I was introduced to church graffiti earlier this year when I innocently ‘discovered’ a number of scratched and incised images on the piers of St Bartholomew’s church, Orford. They were of course, so it transpired, well-known to local historians and the expert on such matters, Matthew Champion.* I attended a day-school he gave at Sutton Hoo which satisfied my curiosity about the ‘magic on the walls’, as he described it, and now, still full of wonder that I have spent my life visiting churches without seeing any of these images until this year, I look for them in every church I visit. Graffiti are in fact very common in churches and convey a great deal of information to those who can read them. I consciously stopped short at a ‘general knowledge’ level of interest so I am no expert but nevertheless find them intriguing and provocative.
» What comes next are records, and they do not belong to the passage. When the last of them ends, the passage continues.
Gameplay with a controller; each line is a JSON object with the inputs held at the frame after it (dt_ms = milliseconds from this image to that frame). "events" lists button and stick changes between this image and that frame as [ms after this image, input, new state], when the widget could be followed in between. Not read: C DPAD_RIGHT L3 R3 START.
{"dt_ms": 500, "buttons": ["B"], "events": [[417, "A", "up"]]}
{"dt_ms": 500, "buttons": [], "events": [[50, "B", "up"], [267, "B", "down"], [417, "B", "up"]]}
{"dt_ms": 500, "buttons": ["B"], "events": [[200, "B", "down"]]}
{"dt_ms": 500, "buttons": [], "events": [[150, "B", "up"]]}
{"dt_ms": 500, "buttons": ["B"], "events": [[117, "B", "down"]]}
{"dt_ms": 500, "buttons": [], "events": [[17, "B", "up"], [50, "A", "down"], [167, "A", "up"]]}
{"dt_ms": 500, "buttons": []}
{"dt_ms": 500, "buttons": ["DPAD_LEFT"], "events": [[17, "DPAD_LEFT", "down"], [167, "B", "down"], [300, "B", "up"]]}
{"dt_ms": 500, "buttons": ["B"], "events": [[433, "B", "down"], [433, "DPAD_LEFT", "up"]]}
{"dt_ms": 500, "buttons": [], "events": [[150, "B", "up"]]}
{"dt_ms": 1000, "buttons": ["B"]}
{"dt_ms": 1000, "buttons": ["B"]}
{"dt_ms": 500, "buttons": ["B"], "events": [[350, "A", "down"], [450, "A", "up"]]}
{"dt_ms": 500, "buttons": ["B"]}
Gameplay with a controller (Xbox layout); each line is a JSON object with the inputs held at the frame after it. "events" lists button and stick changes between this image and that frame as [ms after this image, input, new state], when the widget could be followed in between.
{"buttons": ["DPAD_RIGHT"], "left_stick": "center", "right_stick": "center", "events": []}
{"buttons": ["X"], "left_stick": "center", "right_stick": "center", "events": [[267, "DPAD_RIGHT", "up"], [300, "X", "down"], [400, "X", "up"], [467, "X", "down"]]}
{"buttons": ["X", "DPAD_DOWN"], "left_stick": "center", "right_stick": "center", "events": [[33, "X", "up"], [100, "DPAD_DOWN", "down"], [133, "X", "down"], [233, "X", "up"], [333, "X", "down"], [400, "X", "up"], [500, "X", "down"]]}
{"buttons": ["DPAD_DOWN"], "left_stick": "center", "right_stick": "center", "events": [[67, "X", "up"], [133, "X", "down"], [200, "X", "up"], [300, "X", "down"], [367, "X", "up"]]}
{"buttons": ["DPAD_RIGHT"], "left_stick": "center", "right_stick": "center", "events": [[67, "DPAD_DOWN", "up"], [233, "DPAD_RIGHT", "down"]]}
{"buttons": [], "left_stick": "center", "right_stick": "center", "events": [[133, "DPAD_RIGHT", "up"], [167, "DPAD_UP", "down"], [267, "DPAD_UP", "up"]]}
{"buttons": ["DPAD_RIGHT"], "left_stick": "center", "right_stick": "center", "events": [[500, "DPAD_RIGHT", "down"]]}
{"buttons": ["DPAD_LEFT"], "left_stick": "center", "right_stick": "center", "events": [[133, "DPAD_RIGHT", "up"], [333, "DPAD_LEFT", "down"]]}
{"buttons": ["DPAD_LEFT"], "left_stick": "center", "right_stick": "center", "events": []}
*see Matthew Champion, Medieval Graffiti: the secret language of churches (Ebury Press, 2016)
This small sample of the many images in St. Bartholomew’s, Orford (first image), shows why:
A round-bottomed, single-masted ship under sail, perhaps with a fore-sail, is shown in the image below. This is one of dozens of ships illustrated in St. Bartholomew’s, perhaps not surprising in the parish church of an important medieval port on the east coast; but the ‘ship image’ also occurs well inland elsewhere and can apparently become a symbol with meanings other than just of a local activity:
A finless fish:
Stand-alone figures like the first two here are in fact comparatively rare; most tableaux are a mixture of images, often overlying earlier ones. Many of the graffiti occur in apparently preferred places, used time and time again. Here, below, a deeply-engraved circular image, top right, is probably a mason’s mark. It overlooks a palimpsest of slighter engravings and scratches including a flat-keeled, clinker-built ship with near-vertical bowsprit which cuts through a ‘ladder-like’ diagram and is itself cut, bottom right, by a discontinuous, probably compass-drawn semi-circle.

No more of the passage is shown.